M-P — MCP to Prompt Engineering

MCP (Model Context Protocol): An open protocol by Anthropic for connecting AI models to external tools and data sources. MCP enables structured tool use with type-safe schemas. Mixture of Experts (MoE): An architecture where only a subset of model parameters are activated for each input. MoE enables larger total parameter counts while keeping inference costs manageable. GPT-4 and Mixtral use MoE architectures. Parameter: A learned value in a neural network, typically a weight or bias. Modern LLMs have billions to trillions of parameters. Prompt Engineering: The practice of crafting inputs to elicit desired outputs from AI models. Techniques include system prompts, few-shot examples, chain-of-thought, and structured output formats.
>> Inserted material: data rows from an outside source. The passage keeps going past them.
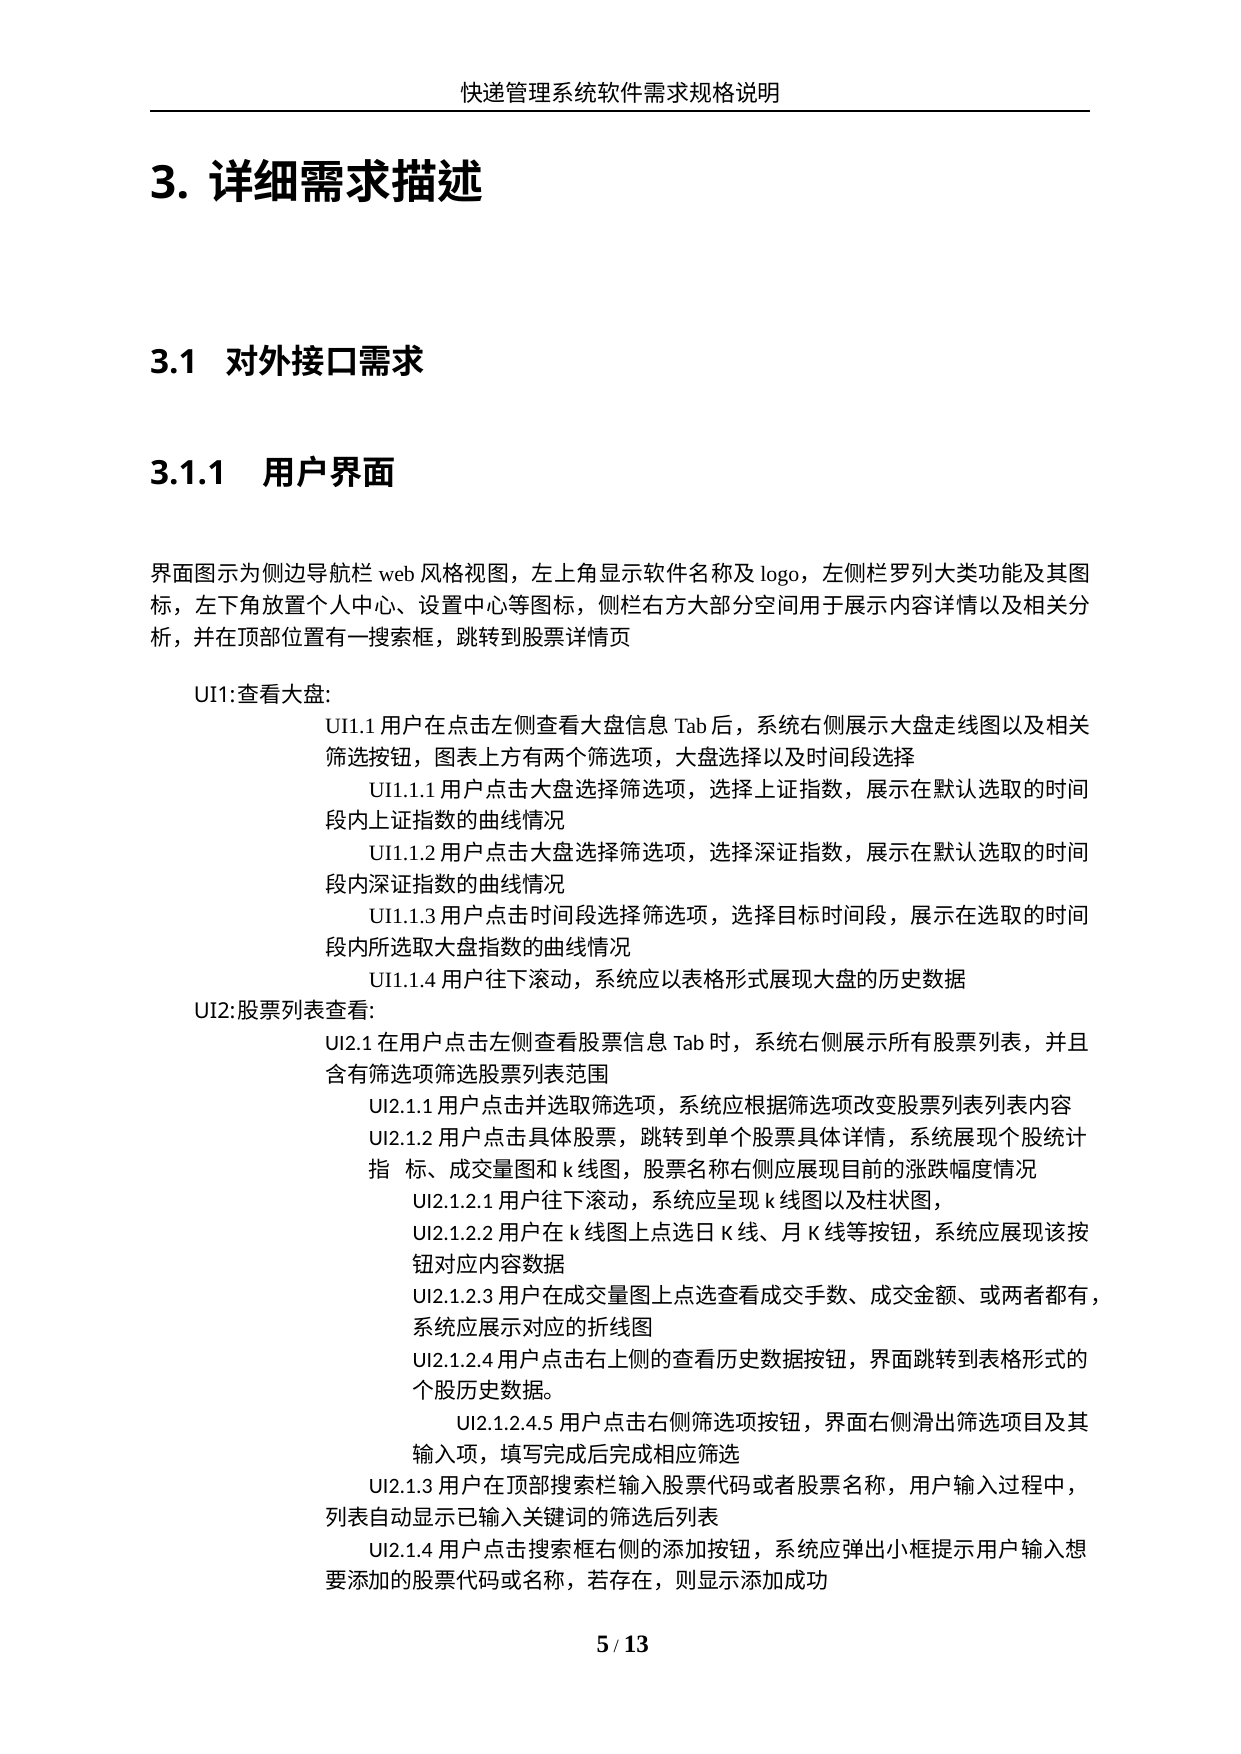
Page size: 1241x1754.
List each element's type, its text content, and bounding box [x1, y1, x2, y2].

text UI1.1.2用户点击大盘选择筛选项，选择深证指数，展示在默认选取的时间段内深证指数的曲线情况 [325, 835, 1090, 898]
text UI1.1.1用户点击大盘选择筛选项，选择上证指数，展示在默认选取的时间段内上证指数的曲线情况 [325, 772, 1090, 835]
list UI2.1.2.4用户点击右上侧的查看历史数据按钮，界面跳转到表格形式的个股历史数据。 [412, 1342, 1090, 1405]
list UI2.1.2.3 用户在成交量图上点选查看成交手数、成交金额、或两者都有，系统应展示对应的折线图 [412, 1278, 1090, 1342]
text 界面图示为侧边导航栏web风格视图，左上角显示软件名称及logo，左侧栏罗列大类功能及其图标，左下角放置个人中心、设置中心等图标，侧栏右方大部分空间用于展示内容详情以及相关分析，并在顶部位置有一搜索框，跳转到股票详情页 [150, 556, 1090, 651]
subtitle 详细需求描述 [150, 150, 1090, 212]
list UI2.1.1 用户点击并选取筛选项，系统应根据筛选项改变股票列表列表内容 [325, 1088, 1090, 1120]
list 查看大盘: [150, 677, 1090, 708]
list UI2.1.2 用户点击具体股票，跳转到单个股票具体详情，系统展现个股统计指 标、成交量图和k线图，股票名称右侧应展现目前的涨跌幅度情况 [369, 1120, 1090, 1183]
list UI2.1.2.2 用户在k线图上点选日K线、月K线等按钮，系统应展现该按钮对应内容数据 [412, 1215, 1090, 1278]
subtitle 用户界面 [150, 446, 1090, 494]
list UI2.1在用户点击左侧查看股票信息Tab时，系统右侧展示所有股票列表，并且含有筛选项筛选股票列表范围 [325, 1025, 1090, 1088]
text UI1.1用户在点击左侧查看大盘信息Tab后，系统右侧展示大盘走线图以及相关筛选按钮，图表上方有两个筛选项，大盘选择以及时间段选择 [325, 708, 1090, 772]
list UI2.1.2.1 用户往下滚动，系统应呈现k线图以及柱状图， [325, 1183, 1090, 1215]
text UI1.1.4 用户往下滚动，系统应以表格形式展现大盘的历史数据 [325, 962, 1090, 993]
list UI2.1.3 用户在顶部搜索栏输入股票代码或者股票名称，用户输入过程中，列表自动显示已输入关键词的筛选后列表 [325, 1468, 1090, 1532]
list 股票列表查看: [150, 993, 1090, 1025]
text UI1.1.3用户点击时间段选择筛选项，选择目标时间段，展示在选取的时间段内所选取大盘指数的曲线情况 [325, 898, 1090, 962]
subtitle 对外接口需求 [150, 335, 1090, 383]
list UI2.1.4 用户点击搜索框右侧的添加按钮，系统应弹出小框提示用户输入想要添加的股票代码或名称，若存在，则显示添加成功 [325, 1532, 1090, 1595]
list UI2.1.2.4.5 用户点击右侧筛选项按钮，界面右侧滑出筛选项目及其输入项，填写完成后完成相应筛选 [412, 1405, 1090, 1468]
Q-R — Quantization to RLHF

Quantization: Reducing the precision of model weights (e.g., from 32-bit to 4-bit) to decrease memory and compute requirements. Quantized models run faster and on smaller hardware with minimal quality loss. RAG (Retrieval-Augmented Generation): A technique that retrieves relevant documents before generating a response, grounding outputs in real data. RAG reduces hallucinations and enables models to access up-to-date information. Reinforcement Learning from Human Feedback (RLHF): A training approach where models are optimized based on human preference judgments. RLHF is used to align language models with human values and make outputs more helpful and safe. Constitutional AI (CAI) extends RLHF with AI-generated feedback.

S-T — Scaling Laws to Transformers

Scaling Laws: Empirical relationships between model size, training data, compute, and performance. Scaling laws predict that model quality improves predictably with increased resources, following power-law curves. Self-Supervised Learning: Training on unlabeled data by creating pseudo-labels from the data itself. Next-token prediction in language models is the most successful self-supervised task. Temperature: A parameter controlling the randomness of model outputs. Temperature 0 produces deterministic outputs; higher temperatures increase diversity. Transformers: The neural network architecture behind modern LLMs. Transformers use self-attention to process sequences in parallel, enabling efficient training on massive datasets. Introduced in the 2017 paper "Attention Is All You Need."

U-Z — Vector Database to Zero-Shot

Vector Database: A specialized database for storing and querying high-dimensional embedding vectors. Used in RAG systems for semantic search. Popular options include Pinecone, Weaviate, Chroma, and pgvector. Web Crawling: Automated browsing and indexing of web pages. AI companies operate large-scale crawlers (GPTBot, ClaudeBot, CCBot) to collect training data and keep knowledge bases current. See our detailed analysis of web crawler economics and bot detection methods. Zero-Shot Learning: A model's ability to perform tasks it was never explicitly trained on, using only a natural language description. Zero-shot capability is a hallmark of large foundation models and scales with model size.